The dense snow of thick drifts can still throw it off and cause it to slide, though, and there’s only so much you can do about 18+ inches of heavy, wet, fresh snow.
I’ve been seeing odd battery and/or controller behavior right after turning the bike on: Sometimes, and only right after turning the bike on, shortly after I start pedaling voltage from the pack will briefly drop to near-nothing, then come back. That seems to confuse the controller and put it in a higher PAS level than it was previously set, though the PAS level on the display stays the same. If I change the PAS level myself after that happens, everything goes back to normal. It’s not a huge problem, but it’s weird and disconcerting.

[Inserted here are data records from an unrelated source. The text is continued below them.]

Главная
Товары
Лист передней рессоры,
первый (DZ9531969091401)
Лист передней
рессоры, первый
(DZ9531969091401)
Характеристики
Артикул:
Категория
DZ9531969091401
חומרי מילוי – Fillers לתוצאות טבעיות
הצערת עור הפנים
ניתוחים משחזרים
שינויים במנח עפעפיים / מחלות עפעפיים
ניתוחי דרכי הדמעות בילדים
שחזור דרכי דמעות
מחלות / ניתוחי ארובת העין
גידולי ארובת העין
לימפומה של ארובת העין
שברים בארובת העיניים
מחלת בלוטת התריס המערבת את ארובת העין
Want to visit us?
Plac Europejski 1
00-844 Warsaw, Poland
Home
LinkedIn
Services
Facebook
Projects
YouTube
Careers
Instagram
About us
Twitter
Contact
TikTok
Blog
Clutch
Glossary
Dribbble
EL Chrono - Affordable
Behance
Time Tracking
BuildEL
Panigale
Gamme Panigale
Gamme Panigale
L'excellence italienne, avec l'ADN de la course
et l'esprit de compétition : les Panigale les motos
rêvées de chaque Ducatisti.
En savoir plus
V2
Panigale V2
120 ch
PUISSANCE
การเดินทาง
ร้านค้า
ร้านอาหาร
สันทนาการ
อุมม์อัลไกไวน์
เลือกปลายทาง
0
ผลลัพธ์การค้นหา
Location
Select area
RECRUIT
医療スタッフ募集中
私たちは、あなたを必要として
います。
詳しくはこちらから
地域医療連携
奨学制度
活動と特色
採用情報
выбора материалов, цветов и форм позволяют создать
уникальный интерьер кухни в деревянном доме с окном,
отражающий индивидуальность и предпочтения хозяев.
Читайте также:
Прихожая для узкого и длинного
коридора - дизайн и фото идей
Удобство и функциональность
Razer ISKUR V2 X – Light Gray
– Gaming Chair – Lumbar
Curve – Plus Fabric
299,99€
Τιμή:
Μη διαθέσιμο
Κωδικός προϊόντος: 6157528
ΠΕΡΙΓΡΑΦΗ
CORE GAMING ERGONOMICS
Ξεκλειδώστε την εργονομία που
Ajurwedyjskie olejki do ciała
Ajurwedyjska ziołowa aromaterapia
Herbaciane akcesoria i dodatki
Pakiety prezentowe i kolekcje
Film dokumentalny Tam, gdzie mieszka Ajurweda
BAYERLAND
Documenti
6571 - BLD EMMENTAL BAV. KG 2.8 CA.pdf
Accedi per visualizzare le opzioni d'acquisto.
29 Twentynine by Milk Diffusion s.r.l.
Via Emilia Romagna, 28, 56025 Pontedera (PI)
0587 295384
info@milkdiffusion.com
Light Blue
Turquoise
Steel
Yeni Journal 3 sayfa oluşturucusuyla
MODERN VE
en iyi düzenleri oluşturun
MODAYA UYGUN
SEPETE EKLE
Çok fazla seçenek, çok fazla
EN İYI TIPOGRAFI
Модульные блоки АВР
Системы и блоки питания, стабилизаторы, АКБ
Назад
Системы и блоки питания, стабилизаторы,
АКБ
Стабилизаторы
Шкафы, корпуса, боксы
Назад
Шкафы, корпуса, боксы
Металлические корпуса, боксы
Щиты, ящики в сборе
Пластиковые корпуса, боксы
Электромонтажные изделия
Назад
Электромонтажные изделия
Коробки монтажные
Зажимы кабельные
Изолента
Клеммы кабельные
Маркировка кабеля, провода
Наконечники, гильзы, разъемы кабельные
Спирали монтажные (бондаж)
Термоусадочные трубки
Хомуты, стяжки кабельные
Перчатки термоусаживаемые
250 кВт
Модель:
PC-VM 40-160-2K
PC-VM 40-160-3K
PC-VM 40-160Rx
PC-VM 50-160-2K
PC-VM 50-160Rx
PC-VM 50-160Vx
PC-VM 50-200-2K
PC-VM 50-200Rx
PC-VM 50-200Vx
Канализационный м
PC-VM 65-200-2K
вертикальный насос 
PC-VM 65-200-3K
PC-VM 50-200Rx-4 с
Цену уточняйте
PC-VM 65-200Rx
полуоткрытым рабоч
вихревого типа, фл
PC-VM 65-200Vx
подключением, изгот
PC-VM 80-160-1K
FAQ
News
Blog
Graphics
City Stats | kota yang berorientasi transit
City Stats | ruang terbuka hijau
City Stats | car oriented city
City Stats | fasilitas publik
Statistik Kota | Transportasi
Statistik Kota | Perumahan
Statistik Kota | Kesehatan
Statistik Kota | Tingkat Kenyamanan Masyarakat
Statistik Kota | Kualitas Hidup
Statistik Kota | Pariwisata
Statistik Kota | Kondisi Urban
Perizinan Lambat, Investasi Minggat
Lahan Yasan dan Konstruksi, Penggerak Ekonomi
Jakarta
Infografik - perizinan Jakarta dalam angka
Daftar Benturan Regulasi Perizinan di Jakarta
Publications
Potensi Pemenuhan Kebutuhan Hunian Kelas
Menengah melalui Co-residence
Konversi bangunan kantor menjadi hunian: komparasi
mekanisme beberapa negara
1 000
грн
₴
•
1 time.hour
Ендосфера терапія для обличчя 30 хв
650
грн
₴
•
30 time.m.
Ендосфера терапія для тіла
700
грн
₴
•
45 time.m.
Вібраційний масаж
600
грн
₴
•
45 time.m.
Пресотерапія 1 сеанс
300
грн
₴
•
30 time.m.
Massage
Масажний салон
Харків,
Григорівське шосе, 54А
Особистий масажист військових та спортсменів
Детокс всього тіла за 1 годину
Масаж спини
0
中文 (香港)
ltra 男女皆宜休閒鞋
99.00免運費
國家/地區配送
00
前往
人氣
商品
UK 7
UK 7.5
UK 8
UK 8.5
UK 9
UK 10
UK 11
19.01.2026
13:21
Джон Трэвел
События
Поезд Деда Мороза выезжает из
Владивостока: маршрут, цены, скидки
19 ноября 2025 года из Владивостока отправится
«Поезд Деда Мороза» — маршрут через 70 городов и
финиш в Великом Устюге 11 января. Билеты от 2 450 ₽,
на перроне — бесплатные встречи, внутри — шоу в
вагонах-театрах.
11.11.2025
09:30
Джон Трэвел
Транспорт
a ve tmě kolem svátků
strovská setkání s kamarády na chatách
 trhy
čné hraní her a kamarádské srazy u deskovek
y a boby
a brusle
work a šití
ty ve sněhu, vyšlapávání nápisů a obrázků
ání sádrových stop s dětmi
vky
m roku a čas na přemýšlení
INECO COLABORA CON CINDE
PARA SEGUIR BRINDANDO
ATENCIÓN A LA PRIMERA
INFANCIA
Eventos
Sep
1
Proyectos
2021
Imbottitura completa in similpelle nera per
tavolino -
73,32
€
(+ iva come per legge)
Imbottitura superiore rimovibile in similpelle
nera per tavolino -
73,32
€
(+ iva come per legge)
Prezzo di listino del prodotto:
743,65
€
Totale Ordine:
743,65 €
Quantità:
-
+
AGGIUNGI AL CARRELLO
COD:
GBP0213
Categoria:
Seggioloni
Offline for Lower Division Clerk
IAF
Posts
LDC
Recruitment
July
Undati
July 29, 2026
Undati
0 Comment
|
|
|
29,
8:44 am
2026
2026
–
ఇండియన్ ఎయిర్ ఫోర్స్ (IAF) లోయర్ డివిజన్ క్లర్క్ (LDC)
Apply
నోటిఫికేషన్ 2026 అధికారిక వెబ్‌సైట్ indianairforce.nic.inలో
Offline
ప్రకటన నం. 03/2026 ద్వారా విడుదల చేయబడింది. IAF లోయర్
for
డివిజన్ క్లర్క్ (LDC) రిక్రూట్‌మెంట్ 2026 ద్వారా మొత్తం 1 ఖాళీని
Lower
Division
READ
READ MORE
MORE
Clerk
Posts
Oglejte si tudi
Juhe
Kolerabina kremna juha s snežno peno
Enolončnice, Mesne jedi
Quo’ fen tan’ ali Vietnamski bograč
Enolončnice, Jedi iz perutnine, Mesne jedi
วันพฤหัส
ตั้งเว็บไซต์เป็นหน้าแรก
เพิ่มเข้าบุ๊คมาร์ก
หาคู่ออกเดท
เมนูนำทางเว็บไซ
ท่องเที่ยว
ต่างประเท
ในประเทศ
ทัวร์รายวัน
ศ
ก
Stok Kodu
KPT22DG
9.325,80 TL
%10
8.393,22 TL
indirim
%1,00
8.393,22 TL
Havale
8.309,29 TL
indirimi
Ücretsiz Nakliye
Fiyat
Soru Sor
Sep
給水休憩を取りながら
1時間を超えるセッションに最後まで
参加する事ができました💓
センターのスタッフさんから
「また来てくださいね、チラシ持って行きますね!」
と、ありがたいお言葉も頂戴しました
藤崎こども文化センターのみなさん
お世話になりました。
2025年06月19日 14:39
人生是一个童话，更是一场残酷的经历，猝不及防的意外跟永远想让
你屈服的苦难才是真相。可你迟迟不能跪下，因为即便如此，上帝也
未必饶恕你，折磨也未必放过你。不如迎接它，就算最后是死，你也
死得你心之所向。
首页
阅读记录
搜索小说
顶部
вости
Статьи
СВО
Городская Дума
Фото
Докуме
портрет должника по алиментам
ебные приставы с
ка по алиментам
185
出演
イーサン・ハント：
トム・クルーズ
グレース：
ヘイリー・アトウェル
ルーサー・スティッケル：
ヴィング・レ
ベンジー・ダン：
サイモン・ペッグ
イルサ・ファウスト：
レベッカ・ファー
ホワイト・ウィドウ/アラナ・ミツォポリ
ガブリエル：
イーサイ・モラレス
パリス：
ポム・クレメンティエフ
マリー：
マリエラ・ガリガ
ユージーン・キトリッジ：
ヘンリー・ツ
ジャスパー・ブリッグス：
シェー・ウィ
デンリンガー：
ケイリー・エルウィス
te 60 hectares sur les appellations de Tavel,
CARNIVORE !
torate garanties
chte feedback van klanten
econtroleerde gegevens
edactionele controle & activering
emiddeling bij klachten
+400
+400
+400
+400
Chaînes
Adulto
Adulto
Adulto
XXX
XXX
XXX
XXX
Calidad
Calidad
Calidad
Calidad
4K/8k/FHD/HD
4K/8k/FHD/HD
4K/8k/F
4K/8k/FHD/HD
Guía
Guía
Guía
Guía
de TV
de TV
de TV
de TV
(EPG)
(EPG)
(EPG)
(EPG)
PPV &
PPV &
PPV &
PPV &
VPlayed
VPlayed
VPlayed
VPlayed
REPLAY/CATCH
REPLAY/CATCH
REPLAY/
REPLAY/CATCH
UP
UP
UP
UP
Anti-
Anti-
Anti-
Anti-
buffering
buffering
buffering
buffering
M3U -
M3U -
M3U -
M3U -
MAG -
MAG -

On hard surfaces, at a certain speed that depends on tire pressure and the weight the bike is carrying, a weird harmonic bounce gets going, causing the whole bike to bob up and down as it goes along. It’s not the result of pedaling, either; it happens even coasting or relying entirely on the throttle. The bike probably would have done it without the electric motor, I just rarely had it going fast enough and with enough weight before. It’s mostly just annoying.
A bigger issue that that the extra weight of the electric hardware seems to make the bike more prone to be unsettled by certain surfaces. In particular, large stretches of a mildly undulating surface, like a large and poorly smoothed road patch, can upset the steering. Likewise if the front tire doesn’t quite go all the way into a sunken section of the road (such as a drainage grate) and instead rolls along the edge. This occurred before the electric conversion, but the conversion has made them worse/more noticeable.
Despite the few issues, I’m still very happy with the conversion. It’s quick and stable and has a good usable range.
We’ve had a shockingly mild winter so far here in Rochester, but we finally got a bunch of snow Tuesday, so I was finally able to use this beast for what it was meant for. Work was closed due to the snow, so I decided to ride out to brunch, and made a video of the ride. She worked like a champ, stable, powerful, and confidence-inspiring. Up until I encountered a big pile of snow left by the plows, anyway
(The camera was mounted on my handlebars, hence the odd motion and it not looking left and right at intersections. Also, the motor is louder in that video that it sounds to me when riding.)
Finally, I want to say that Tom and Lunacycle were very helpful in answering my questions and sanity checking my parts selection, even when the questions were a bit silly.
Hopefully this write-up will be useful to others. If anyone has any questions, I’ll be glad to answer them.